▸ WHAT TO WORK ON
Once you find the line containing "0: (489, 390)" in the data below, copy it and each following line exactly, up to and including the line containing "37: (55, 356)", and nothing else.

Saved entries:

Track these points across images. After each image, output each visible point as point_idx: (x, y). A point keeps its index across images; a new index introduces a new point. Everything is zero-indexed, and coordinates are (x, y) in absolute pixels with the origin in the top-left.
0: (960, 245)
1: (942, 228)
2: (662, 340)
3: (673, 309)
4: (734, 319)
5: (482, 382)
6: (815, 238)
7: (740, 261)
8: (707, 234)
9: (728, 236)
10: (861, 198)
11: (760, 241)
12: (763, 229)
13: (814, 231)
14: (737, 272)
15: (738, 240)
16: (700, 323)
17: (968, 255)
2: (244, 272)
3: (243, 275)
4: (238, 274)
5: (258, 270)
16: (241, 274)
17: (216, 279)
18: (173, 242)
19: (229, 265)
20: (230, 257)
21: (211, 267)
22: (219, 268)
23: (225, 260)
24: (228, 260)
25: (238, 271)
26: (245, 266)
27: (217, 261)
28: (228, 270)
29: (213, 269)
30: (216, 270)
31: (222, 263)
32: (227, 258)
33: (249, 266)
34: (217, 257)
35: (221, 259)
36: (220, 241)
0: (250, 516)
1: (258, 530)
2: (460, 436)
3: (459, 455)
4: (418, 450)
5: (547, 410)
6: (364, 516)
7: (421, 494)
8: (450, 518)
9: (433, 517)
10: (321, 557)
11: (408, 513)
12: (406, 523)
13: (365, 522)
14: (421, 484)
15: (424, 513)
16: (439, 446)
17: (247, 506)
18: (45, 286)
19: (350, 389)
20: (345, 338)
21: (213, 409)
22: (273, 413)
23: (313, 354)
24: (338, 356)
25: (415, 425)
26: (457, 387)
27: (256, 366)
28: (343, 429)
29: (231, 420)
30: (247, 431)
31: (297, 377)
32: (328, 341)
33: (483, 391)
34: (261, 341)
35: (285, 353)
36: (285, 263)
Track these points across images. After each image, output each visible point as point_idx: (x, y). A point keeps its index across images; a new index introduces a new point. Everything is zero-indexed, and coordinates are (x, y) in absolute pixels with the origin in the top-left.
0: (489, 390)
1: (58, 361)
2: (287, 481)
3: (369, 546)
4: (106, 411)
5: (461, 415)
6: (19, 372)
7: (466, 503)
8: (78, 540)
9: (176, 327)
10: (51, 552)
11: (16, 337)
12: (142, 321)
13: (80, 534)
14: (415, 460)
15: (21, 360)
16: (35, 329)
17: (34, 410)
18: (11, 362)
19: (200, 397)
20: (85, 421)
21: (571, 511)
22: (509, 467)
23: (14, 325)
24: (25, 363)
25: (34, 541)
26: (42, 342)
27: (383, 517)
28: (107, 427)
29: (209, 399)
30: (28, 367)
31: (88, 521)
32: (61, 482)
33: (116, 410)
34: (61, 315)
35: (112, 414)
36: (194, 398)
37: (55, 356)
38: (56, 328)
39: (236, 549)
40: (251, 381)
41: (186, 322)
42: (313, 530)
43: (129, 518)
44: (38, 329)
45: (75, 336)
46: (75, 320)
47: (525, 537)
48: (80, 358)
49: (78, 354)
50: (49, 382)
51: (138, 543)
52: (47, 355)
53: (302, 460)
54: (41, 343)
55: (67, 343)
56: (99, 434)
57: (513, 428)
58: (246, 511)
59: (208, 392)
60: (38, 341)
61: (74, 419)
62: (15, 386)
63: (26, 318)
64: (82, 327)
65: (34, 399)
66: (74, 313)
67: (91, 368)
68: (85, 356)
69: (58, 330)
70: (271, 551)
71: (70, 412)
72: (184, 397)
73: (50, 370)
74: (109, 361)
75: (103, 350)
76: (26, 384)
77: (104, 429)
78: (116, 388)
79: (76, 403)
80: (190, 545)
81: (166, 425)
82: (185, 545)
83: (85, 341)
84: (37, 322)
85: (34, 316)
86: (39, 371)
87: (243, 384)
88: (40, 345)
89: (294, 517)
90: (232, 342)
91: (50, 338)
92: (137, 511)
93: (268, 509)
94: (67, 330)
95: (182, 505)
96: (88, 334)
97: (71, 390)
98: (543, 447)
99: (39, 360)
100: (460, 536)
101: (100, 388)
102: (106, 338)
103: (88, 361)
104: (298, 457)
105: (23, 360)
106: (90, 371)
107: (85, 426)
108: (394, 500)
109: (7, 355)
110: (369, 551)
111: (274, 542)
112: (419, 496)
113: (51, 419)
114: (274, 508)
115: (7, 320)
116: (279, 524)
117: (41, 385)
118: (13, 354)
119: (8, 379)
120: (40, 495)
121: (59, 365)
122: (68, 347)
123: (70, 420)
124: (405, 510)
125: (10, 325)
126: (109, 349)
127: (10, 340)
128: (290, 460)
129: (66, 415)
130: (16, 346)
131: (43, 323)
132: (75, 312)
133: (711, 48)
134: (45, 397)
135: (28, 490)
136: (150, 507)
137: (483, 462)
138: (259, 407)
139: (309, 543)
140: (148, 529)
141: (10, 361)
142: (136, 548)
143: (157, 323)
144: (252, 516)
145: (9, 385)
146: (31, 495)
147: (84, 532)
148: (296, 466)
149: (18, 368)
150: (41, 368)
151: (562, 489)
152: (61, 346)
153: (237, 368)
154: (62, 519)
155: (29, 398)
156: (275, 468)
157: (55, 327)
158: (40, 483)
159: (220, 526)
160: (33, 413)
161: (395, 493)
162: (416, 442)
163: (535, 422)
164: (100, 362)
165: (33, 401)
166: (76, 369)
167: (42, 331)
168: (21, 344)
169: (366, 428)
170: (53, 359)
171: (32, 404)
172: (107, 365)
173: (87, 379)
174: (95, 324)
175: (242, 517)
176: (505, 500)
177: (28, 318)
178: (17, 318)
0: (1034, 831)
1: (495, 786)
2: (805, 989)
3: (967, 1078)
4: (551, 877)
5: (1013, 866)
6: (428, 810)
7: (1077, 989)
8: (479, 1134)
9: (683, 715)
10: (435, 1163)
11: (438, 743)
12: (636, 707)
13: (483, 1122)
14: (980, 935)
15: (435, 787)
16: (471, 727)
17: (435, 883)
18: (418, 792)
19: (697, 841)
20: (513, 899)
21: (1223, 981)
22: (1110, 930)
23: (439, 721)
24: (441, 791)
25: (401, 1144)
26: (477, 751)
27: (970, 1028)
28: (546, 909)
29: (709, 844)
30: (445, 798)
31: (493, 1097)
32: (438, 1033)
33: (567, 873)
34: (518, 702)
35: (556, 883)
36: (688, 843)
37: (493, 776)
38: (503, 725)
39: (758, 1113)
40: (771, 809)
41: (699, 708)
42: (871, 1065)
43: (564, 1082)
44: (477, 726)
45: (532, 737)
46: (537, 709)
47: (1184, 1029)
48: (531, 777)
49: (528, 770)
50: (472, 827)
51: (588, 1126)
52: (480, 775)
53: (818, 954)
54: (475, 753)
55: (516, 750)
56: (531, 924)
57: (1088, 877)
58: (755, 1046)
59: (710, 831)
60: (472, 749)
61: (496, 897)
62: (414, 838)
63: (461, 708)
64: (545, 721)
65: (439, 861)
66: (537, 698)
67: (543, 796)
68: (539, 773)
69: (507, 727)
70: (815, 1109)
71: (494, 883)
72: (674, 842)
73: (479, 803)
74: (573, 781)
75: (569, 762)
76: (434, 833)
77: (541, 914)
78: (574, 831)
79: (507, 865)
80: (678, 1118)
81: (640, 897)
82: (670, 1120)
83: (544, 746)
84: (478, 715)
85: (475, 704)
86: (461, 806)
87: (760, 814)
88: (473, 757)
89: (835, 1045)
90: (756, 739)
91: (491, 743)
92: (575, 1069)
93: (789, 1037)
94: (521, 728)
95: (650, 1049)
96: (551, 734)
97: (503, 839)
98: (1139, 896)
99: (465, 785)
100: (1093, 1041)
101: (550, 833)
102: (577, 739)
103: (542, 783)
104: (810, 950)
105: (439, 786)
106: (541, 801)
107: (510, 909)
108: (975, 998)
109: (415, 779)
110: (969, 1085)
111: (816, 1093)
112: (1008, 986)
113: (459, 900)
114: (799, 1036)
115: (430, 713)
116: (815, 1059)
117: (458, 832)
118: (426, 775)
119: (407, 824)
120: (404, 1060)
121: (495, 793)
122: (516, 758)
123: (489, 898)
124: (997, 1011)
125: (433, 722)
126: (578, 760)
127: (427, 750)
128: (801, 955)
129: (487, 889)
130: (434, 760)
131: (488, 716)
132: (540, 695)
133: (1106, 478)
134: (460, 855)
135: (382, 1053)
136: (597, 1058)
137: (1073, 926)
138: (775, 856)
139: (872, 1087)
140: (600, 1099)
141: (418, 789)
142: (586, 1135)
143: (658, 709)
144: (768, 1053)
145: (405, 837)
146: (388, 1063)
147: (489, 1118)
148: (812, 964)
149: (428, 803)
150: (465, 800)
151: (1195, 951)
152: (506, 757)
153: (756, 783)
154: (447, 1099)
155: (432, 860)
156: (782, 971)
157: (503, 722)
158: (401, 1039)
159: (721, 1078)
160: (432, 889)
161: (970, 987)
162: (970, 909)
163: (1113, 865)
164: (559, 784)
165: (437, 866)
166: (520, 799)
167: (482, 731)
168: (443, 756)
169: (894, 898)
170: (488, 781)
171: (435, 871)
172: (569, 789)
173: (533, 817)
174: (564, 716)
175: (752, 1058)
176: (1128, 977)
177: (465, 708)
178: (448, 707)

▸ EXERCISE SOLUTION
0: (489, 390)
1: (58, 361)
2: (287, 481)
3: (369, 546)
4: (106, 411)
5: (461, 415)
6: (19, 372)
7: (466, 503)
8: (78, 540)
9: (176, 327)
10: (51, 552)
11: (16, 337)
12: (142, 321)
13: (80, 534)
14: (415, 460)
15: (21, 360)
16: (35, 329)
17: (34, 410)
18: (11, 362)
19: (200, 397)
20: (85, 421)
21: (571, 511)
22: (509, 467)
23: (14, 325)
24: (25, 363)
25: (34, 541)
26: (42, 342)
27: (383, 517)
28: (107, 427)
29: (209, 399)
30: (28, 367)
31: (88, 521)
32: (61, 482)
33: (116, 410)
34: (61, 315)
35: (112, 414)
36: (194, 398)
37: (55, 356)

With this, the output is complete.